It is not often that “incredible people… materialise”, Russian President Vladimir Putin remarked in the latest move of what appears to be a Kremlin bid to flatter SpaceX pioneer Elon Musk, possibly as part of a bid to get into U.S. President Donald Trump’s good graces.

Russian President Vladimir Putin engaged in conversation about the apparently organic manifestation of men of destiny at certain points in history with a group of university students on Wednesday. Speaking of space exploration, he compared South African-American billionaire Elon Musk to the creator of the Russian space programme and hero of the Soviet Union Sergei Korolev.

Putin told the students: “You know, there’s a man – he lives in the States – Musk, who, one might say, raves about Mars. It is not often that such people, charged with a certain idea, appear in the human population. If even it seems incredible to me today, after a while such ideas often materialize.”

Linking Musk’s drive to go to Mars with the past achievements of Soviet science, in their day, the Russian leader continued: “Just like in their time the ideas of Korolev, our other pioneers, got to materialize. They seemed incredible – some of the plans they made. But they all materialized”.

KOROLYOV, RUSSIA: A girl looks at the monument to the founder of Soviet space industry Sergei Korolev and the copy of “Vostok” rocket which was used for Yuri Gagarin’s flight in 1961, in Russian Rocket-Space Energiya Corportion (RKK Energiya) headquarters in the town of Korolyov, near Moscow, 06 July 2001. (ALEXANDER NEMENOV/AFP via Getty Images)

Per Russian state media, he continued to remark: “A mission to Mars would be very hard. It now seems very difficult to implement. If you take an interest in this, you probably know”.

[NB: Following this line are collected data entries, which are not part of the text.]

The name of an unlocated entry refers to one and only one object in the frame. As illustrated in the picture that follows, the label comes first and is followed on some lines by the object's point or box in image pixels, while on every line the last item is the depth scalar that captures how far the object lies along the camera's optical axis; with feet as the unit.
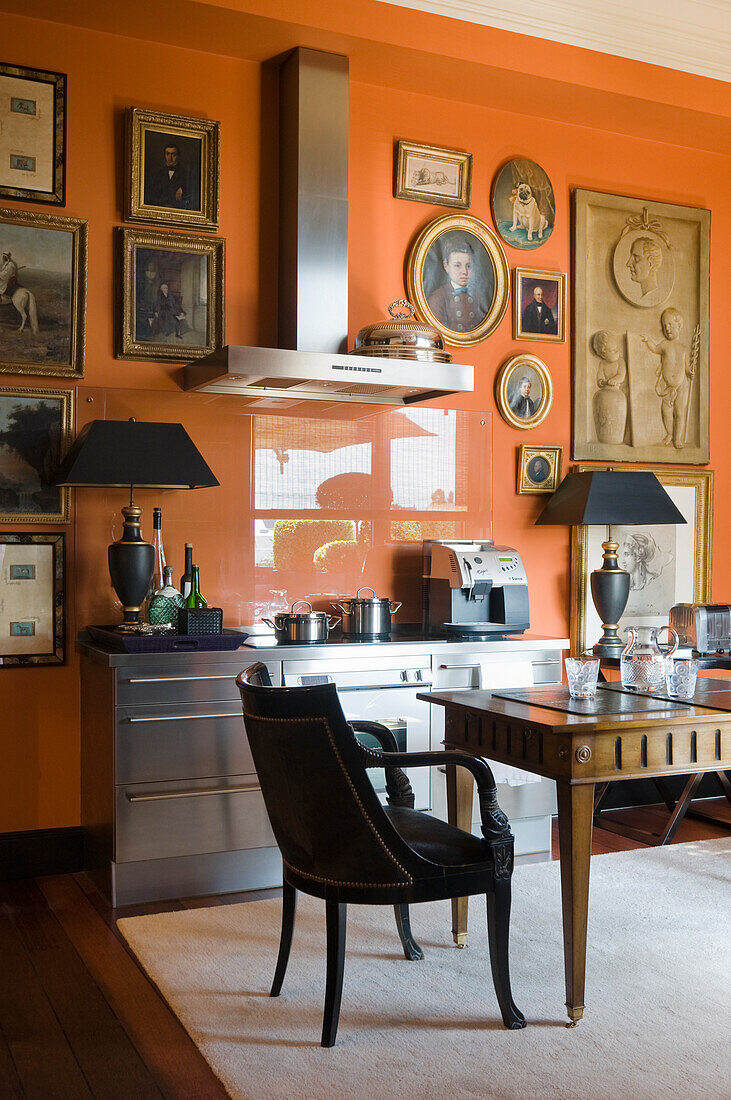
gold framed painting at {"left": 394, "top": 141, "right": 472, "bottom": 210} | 15.96
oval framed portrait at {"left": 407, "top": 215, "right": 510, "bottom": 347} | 16.14
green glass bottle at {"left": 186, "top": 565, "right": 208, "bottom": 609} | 13.66
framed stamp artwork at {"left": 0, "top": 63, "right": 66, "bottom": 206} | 13.53
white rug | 8.36
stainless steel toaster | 16.07
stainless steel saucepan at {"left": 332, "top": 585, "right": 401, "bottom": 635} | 14.37
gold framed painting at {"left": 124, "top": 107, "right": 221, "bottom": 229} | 14.16
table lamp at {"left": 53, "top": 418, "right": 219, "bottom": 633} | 12.72
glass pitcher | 10.93
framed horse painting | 13.57
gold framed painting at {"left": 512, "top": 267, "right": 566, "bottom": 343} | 16.90
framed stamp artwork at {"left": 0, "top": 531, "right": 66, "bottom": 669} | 13.55
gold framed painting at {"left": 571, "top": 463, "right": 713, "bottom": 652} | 17.37
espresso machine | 14.85
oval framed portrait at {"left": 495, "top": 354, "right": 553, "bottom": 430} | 16.75
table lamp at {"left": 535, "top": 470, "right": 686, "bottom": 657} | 15.97
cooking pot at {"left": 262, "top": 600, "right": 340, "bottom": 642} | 13.79
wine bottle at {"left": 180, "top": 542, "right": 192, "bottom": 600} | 13.84
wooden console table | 9.13
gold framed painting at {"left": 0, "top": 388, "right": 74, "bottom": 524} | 13.52
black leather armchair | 8.51
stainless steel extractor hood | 14.48
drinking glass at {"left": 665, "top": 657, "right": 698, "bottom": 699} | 10.52
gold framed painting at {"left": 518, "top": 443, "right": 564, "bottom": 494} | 16.92
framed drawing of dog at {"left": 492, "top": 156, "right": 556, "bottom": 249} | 16.72
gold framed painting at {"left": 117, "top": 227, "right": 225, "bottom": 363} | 14.17
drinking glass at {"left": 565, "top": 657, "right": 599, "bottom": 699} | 10.37
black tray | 12.42
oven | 13.55
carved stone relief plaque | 17.49
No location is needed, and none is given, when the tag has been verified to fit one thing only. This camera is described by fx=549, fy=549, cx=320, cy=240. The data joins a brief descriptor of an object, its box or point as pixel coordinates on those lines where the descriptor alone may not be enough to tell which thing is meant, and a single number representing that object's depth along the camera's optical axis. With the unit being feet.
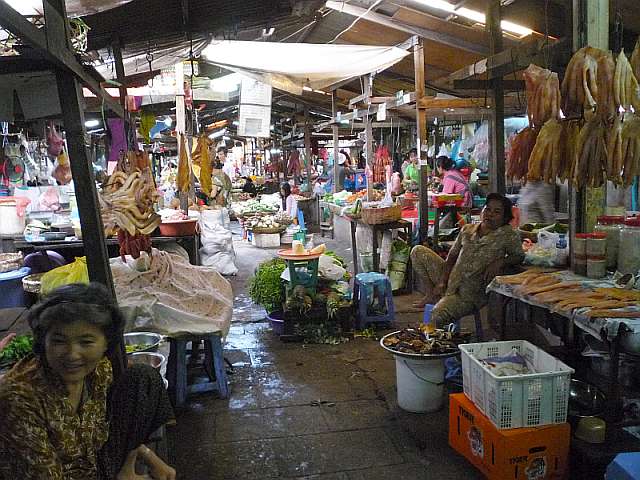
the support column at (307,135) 52.60
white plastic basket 10.37
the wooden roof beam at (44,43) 5.60
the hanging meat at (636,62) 12.21
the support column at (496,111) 19.45
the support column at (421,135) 27.94
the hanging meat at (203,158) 29.04
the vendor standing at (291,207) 48.52
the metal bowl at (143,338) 14.07
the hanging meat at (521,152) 14.10
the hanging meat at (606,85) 11.92
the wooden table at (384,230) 27.99
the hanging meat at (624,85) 11.85
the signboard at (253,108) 31.76
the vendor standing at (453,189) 31.55
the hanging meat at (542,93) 12.82
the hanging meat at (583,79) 11.99
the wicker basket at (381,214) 27.25
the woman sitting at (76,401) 6.56
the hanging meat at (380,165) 45.19
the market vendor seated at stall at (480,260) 17.08
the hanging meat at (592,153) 12.22
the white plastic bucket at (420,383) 13.82
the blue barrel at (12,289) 19.72
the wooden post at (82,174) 8.43
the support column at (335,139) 44.42
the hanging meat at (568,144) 12.92
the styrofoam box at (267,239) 44.57
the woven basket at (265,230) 44.34
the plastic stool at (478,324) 17.65
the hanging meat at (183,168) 26.63
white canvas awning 23.71
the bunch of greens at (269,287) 21.67
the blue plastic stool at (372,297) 21.30
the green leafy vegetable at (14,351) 10.01
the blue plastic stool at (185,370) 14.70
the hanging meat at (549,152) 12.94
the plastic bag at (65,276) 14.47
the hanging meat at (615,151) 11.94
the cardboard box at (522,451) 10.28
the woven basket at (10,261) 20.39
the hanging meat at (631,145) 11.94
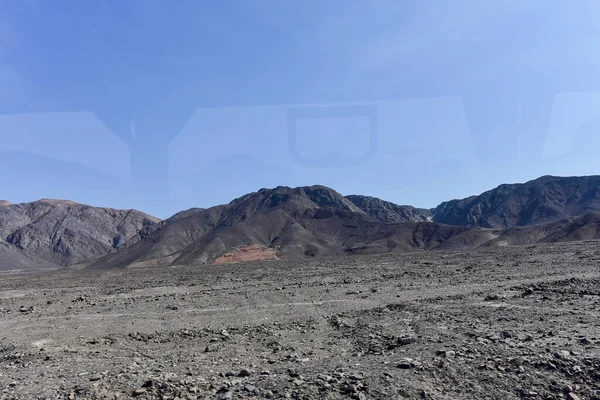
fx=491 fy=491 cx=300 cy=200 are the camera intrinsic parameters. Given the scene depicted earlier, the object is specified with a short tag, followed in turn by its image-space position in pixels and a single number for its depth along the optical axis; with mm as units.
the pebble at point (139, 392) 6387
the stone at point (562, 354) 7017
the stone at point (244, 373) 7039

Sergei Korolev was a Soviet rocket engineer who was instrumental in creating the world’s first ICBM, putting the first artificial satellite Sputnik into space, and the first human being into space. He was one of many Soviet scientists who was arrested and sent to a concentration camp during the Stalin terror purges and he died relatively young, at the height of the space race in which he was a key component, at least in part due to health damage incurred during his time in a Siberia gulag.

The existence of Korolev and his impact on the Soviet space programme was not revealed to the Russian public until after he died.

Responding to Putin’s comments and on a Mars mission in general, chairman of the Russian Direct Investment Fund — the Kremlin’s sovereign wealth fund — Kirill Dmitriev mused “This is getting more real”. Dmitriev visited Washington D.C. earlier this month for talks with Trump administration figures for peace talks. The U.S. temporarily suspended the sanctions against him and the wealth fund to allow him to visit America in that diplomatic role.

Putin’s remarks are not the first time the Russian Federation has appeared to try and reach out to Mr Musk.

Dmitriev, who is Harvard and Stanford-educated and who worked at Goldman Sachs and McKinsey before returning to Moscow to serve President Putin in 2011 proposed Russian-U.S. cooperation in reaching Mars last month. He said there would “certainly” be talks with Musk on space cooperation “in the near future”, and said: “we believe that Musk is a unique leader who is focused on humanity moving forward together. And his focus is on the fact that we must move forward creatively – of course, we see this, and he is one of the greatest leaders of our time.”

Calling for technology to “serve for the benefit of humanity, not for its destruction” — of course Russia is one of the world’s main producers of missiles for military purposes, so such coments may be taken with a pinch of salt — Dmitriev suggested 2029 as a date for a U.S.-Russia mission to Mars.

Elon Musk himself has spoken of Mars Transfer Windows — the periods where Earth and Mars are at their closest, which occur every few years. He has said he wants to send an uncrewed test mission in the 2026 window and, if that is successful, manned missions in the 2029 or 2031 windows.